I strode out more boldly, for there was nothing else I could do. I remember and repeat that I was emptied of fear—so much so that I controlled myself by analyzing the validity of my repugnance at what was coming to me. To be eaten—why such horror of it? Death in war, death in our suicidal transport, we accept both; or, if we refuse to accept, at least they are not nightmares. Yet this death, quick, clean, a last offering of hospitality to a fellow hunter, men think the most terrible.

The water tempted me, but I should be floundering in mud before I was out of reach. So we walked on, never hurrying lest one or the other should end this intimacy. When I felt that it was too close and that hunger was overcoming caution, I would turn round gently. Then there was silence. I could never be sure that I had seen it. I think I never did. It can flatten itself to less than the thickness of a man. Even in full daylight one cannot be certain, as I had already discovered, where is the bone and where is skin. The weasel—tiny, but of similar anatomy—can both kill a rabbit and pass through a wedding ring. That should be remembered by the millionaire who thinks he can shoot fast or the proud Brazilian hunter who is not afraid to use a spear as his second line of defense.
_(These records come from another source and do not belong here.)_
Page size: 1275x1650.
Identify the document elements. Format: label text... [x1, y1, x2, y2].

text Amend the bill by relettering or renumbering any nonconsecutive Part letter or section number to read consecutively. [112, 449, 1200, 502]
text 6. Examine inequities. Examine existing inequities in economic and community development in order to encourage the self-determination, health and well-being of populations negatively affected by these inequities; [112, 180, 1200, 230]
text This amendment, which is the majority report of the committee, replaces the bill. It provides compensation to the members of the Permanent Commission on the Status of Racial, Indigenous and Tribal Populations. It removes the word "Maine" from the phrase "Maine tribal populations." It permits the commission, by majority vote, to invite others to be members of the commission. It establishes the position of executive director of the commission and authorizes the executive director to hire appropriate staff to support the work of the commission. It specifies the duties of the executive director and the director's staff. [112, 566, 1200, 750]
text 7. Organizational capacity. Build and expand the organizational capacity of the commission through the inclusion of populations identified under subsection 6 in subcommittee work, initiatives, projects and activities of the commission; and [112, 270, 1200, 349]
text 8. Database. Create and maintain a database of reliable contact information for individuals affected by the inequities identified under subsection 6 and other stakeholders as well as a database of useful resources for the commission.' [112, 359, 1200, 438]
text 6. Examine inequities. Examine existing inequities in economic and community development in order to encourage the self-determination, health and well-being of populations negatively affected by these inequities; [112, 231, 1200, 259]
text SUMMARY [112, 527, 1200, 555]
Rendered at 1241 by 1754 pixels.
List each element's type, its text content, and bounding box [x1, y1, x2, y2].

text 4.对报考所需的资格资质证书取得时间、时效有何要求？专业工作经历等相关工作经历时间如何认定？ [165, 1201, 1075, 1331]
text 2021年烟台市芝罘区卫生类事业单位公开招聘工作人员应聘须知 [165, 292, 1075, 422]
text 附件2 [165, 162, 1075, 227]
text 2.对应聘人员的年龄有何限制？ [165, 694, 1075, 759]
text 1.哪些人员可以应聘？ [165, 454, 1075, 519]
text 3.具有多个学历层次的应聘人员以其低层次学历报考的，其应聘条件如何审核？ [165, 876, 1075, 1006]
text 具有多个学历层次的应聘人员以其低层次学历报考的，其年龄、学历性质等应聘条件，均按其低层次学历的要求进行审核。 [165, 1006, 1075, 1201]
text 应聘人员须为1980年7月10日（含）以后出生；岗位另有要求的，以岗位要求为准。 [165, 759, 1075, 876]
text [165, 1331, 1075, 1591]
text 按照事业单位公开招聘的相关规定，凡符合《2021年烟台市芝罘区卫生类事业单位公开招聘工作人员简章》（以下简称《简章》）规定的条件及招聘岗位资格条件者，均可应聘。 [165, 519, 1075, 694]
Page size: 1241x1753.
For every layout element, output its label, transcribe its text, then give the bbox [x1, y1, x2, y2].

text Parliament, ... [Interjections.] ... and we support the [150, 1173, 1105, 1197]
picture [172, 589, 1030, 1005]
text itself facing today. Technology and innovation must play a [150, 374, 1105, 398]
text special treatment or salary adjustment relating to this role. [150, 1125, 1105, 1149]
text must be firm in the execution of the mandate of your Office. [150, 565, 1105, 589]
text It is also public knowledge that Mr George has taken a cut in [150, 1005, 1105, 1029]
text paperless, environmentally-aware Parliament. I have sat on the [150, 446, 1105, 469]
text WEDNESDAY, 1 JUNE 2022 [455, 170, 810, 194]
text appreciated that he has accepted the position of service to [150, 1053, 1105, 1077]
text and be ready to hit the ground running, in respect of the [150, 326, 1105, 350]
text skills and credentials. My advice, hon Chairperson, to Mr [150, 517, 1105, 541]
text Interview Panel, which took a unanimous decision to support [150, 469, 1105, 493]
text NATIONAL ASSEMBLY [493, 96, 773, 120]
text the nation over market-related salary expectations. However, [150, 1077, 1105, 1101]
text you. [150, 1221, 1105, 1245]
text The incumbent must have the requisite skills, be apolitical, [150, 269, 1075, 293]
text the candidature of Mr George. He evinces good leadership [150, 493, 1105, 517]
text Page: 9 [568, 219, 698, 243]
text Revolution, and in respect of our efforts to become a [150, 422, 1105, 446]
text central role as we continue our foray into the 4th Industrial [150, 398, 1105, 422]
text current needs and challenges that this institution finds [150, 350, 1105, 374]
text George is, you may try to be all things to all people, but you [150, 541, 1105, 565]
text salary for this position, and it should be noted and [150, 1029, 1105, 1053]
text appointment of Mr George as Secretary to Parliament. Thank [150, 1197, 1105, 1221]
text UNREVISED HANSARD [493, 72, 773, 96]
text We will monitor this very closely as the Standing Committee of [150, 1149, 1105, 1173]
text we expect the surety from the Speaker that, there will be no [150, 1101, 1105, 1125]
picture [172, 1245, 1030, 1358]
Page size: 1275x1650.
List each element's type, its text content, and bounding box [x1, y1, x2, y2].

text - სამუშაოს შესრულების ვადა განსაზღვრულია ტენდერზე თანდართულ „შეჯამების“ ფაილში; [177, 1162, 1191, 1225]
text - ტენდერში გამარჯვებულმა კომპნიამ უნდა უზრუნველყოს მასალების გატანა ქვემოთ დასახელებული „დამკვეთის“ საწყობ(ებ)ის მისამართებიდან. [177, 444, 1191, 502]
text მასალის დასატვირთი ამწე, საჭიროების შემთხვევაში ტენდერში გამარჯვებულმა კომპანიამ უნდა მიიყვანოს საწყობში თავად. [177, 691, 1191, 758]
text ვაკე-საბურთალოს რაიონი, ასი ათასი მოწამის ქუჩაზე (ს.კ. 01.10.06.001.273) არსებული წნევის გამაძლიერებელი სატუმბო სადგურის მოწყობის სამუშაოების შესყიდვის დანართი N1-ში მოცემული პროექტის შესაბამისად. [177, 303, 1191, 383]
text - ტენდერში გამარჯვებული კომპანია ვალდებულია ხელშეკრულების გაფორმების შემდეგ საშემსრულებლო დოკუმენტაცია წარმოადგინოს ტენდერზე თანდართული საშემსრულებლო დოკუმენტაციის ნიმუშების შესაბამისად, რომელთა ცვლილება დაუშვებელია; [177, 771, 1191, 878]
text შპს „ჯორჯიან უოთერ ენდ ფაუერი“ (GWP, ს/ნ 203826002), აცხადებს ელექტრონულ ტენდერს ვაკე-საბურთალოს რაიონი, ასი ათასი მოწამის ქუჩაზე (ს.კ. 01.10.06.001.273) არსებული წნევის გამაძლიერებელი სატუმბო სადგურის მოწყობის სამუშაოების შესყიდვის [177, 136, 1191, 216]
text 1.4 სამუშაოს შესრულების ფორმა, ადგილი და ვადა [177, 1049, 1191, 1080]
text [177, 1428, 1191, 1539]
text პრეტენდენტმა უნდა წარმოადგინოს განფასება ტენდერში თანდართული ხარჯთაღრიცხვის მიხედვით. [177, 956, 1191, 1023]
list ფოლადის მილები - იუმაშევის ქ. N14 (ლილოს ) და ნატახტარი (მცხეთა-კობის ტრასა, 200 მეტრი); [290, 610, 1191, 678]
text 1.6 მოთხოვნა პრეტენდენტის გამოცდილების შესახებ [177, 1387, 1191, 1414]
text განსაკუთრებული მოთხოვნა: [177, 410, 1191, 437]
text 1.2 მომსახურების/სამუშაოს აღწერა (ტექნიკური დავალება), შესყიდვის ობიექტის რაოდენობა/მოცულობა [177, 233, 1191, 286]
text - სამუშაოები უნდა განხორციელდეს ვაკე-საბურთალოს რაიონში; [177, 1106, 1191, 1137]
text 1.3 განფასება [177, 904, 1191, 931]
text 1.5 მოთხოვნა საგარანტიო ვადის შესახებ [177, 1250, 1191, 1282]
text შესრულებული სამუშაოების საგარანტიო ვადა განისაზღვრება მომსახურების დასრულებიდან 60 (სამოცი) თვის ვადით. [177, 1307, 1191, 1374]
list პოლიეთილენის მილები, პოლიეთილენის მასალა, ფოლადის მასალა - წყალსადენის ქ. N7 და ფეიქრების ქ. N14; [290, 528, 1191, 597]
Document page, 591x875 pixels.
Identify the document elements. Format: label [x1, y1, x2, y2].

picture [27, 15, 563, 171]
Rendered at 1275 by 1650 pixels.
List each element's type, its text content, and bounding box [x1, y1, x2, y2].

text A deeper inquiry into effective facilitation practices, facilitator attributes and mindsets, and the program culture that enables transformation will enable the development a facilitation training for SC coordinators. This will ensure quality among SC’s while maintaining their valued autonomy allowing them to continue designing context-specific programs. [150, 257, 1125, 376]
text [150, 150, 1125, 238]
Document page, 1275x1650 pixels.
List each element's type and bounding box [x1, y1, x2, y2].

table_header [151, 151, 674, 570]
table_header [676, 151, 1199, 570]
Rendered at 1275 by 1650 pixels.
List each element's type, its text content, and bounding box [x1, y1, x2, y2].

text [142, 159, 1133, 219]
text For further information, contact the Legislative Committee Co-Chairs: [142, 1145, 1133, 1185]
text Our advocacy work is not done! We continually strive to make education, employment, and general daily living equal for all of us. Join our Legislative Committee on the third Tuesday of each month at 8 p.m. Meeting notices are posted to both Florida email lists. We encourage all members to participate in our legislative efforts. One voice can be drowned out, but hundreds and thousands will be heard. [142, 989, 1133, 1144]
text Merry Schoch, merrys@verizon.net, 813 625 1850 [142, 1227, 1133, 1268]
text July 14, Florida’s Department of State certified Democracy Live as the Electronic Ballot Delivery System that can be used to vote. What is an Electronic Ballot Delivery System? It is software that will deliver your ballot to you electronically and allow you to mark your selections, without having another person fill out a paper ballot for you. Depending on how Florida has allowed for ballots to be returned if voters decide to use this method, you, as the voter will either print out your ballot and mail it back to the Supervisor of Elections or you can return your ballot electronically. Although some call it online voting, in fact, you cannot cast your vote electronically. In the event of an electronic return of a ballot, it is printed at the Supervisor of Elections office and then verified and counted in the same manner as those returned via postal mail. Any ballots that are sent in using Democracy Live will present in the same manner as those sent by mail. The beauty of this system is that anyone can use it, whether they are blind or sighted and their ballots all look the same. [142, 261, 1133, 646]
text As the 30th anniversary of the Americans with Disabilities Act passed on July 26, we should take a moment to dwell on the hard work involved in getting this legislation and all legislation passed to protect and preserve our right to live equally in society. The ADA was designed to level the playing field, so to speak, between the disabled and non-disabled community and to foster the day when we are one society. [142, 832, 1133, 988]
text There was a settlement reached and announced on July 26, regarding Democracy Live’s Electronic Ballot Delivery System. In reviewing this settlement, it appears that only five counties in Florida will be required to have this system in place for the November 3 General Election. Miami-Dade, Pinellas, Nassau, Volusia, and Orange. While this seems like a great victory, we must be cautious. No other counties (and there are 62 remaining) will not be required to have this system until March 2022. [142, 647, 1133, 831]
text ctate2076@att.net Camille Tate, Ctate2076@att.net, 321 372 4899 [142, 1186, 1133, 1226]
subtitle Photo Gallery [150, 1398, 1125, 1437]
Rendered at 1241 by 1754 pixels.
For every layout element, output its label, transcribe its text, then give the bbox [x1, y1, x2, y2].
We walked in our curious companionship of death until I received a waft of musk. It was not for me; it was for the horses. Much later than the mustelid I picked up the smell of the corral spreading under the mist. That was the first sign that I was nearing home; till then I could not have said whether I had two more miles to go or was already near the outlet of the creek. I knew at once that the beast had broken contact and that I could at last run with safety. It was very necessary. In spite of all the rules, there could be a little gossiping by an open window.

I took the chance that the mustelid was over on the far side investigating the corral, and came in over the rubble of the east wall. Chucha heard me and flung open the kitchen door, staying in the light to welcome me. I shouted to her to shut it, which she did not, and rushed across the courtyard nearly knocking her over in my anxiety.

The three of them drew away and stared at me, for I was plastered with black mud on hair, face and clothes. I must have made a convincing duende straight out of the depths of the marsh. That may have contributed to my escape. Even to the efficient night sight of my follower I was black against black, never clearly distinguishable, smelling of foul water.